Fantastic binomial: if we ask children to create a story using the words cat and dog, the two animals would fight and the plot probably won’t surprise us? What if, instead, the protagonists have to build the stories using the words cat and toaster? Or dog and razor? Students will be compelled to settle new connections. Rodari proposes that we choose two words at random, which are not usually combined, and take them as a starting point. This will surely evoke disruptive arguments.

What if …? The fantastic hypothesis: if we change a single feature of our daily lives, everything is shaken and a whole series of things begin to happen: this could be the beginning of great stories. What if our whole city became monochrome (red, for instance)? What if there were no more doors anywhere? With small initial pretexts like these, teachers can enhance children’s creativity and encourage them to explore new paths.
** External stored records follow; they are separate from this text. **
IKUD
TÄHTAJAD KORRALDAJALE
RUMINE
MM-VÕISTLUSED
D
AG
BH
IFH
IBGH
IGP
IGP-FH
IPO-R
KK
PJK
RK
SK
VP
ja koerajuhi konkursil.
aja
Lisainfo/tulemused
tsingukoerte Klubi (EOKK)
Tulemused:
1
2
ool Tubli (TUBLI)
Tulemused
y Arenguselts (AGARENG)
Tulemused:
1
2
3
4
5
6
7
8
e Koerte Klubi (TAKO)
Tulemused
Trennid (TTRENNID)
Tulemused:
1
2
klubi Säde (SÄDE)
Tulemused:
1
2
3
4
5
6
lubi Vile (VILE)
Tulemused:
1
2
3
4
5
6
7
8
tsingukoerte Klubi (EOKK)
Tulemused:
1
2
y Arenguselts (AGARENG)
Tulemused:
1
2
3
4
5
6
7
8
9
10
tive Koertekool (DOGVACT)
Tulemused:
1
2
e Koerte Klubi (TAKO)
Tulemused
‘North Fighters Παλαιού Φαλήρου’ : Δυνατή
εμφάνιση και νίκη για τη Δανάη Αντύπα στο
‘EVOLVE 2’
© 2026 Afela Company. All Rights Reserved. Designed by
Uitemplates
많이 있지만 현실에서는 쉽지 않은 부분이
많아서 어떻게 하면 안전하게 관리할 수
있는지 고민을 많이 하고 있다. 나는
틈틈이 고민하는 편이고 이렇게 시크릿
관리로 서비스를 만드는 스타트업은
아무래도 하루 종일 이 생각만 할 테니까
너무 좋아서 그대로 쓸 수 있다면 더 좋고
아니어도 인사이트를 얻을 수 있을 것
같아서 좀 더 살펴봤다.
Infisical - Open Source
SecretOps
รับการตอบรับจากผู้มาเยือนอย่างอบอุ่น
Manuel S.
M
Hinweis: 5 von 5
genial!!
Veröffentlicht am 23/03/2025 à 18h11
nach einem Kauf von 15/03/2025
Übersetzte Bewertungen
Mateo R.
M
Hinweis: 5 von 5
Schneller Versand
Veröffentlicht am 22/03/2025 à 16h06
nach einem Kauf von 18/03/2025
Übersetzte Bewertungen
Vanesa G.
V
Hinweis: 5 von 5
From here, it will be very important the interaction (brainstorming) between students in order to grow and develop the story: this way, first ideas are developed, grow, are enriched, nuanced with everyone’s contributions.

How do we create a modern version of a classic story?

Another source of good stories are the classic fairy tales and myths: we can take advantage of their powerful characters and narratives and rewrite them using different strategies. Rodari develops different options in the book quoted. We name some below…

Replace an old myth or character: locate him/her, for instance, in the 21st century, in our society. We can adapt or remake classic stories from a gender perspective or write them from an intercultural perspective. How would female characters react nowadays? What would be the point of view of the story if it were told by the bad characters, the losers, the beasts?

Continue the story: make a second part of it. What would happen afterwards? Let’s take advantage of strong and well-defined characters to imagine new adventures.

Change the focus: Choose a secondary character and make him become the main character. Give voice to the characters who have less.

To make these transformations, it is necessary to have a deep comprehension of the classic fairy tales or myths, to come to grasp their basic essence in order to give them a new shape. This requires a dialogic reading session, in which students will share their ideas about the selected text (myth or tale) and discuss them to delve into it; from here on, classic stories can be wrapped in new ways and retain their essence.

Here are two examples of how to transform some passages from the Odyssey into new stories:

> Polyphemus, the one-eyed monster who catches Ulysses and his men, and from whom only he manages to escape, is truly fearsome, he embodies fear since he is strange, tall, strong and cruel. What would an urban Polyphemus look like in the 21st century? What attributes should we give him to make him seem fearful and unsettling?

> Penelope waits twenty years for Ulysses without having news from him: she is a submissive and faithful woman. This behaviour is the best proof of your love. Do you think that would have been the case today? What would Penelope have done nowadays to show her love for Ulysses?